LISTED RECORDS Block Start
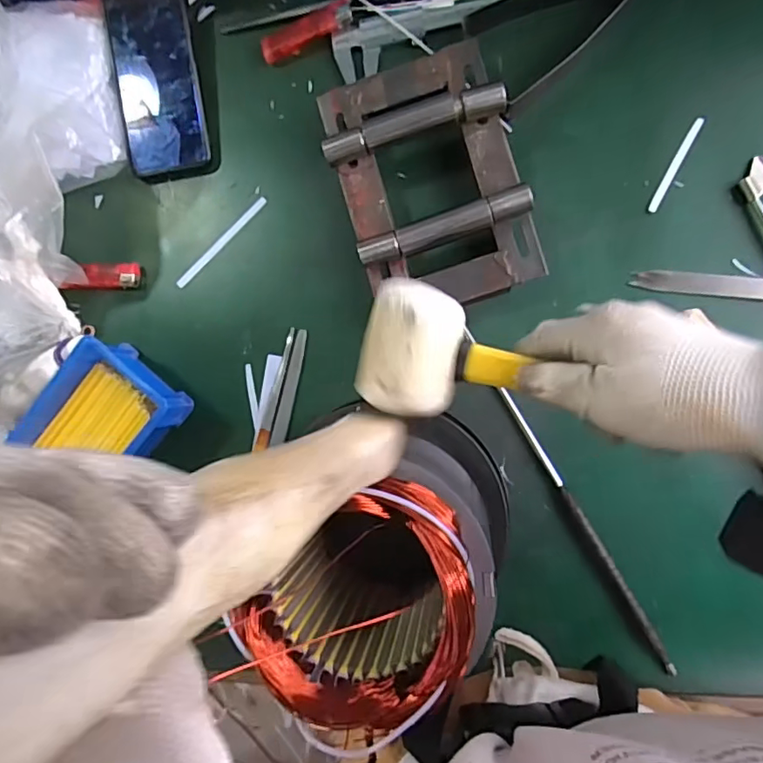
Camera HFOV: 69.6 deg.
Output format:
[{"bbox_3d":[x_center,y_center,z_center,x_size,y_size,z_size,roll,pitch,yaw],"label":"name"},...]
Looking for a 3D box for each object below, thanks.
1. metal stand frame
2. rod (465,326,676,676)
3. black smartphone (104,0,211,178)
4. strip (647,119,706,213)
[{"bbox_3d":[0.036,-0.156,0.434,0.142,0.052,0.197,-14,88,8],"label":"metal stand frame"},{"bbox_3d":[0.147,0.093,0.434,0.010,0.007,0.301,-30,86,7],"label":"rod"},{"bbox_3d":[-0.196,-0.263,0.481,0.072,0.006,0.152,-7,98,8],"label":"black smartphone"},{"bbox_3d":[0.228,-0.167,0.425,0.007,0.004,0.077,28,93,7],"label":"strip"}]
LISTED RECORDS Block End
**EXERCISE REQUIREMENTS:**
Images are to be skipped, and each line above is to be returned exactly.

**RESPONSE FOR THIS EXERCISE:**
Camera HFOV: 69.6 deg.
Output format:
[{"bbox_3d":[x_center,y_center,z_center,x_size,y_size,z_size,roll,pitch,yaw],"label":"name"},...]
Looking for a 3D box for each object below, thanks.
1. metal stand frame
2. rod (465,326,676,676)
3. black smartphone (104,0,211,178)
4. strip (647,119,706,213)
[{"bbox_3d":[0.036,-0.156,0.434,0.142,0.052,0.197,-14,88,8],"label":"metal stand frame"},{"bbox_3d":[0.147,0.093,0.434,0.010,0.007,0.301,-30,86,7],"label":"rod"},{"bbox_3d":[-0.196,-0.263,0.481,0.072,0.006,0.152,-7,98,8],"label":"black smartphone"},{"bbox_3d":[0.228,-0.167,0.425,0.007,0.004,0.077,28,93,7],"label":"strip"}]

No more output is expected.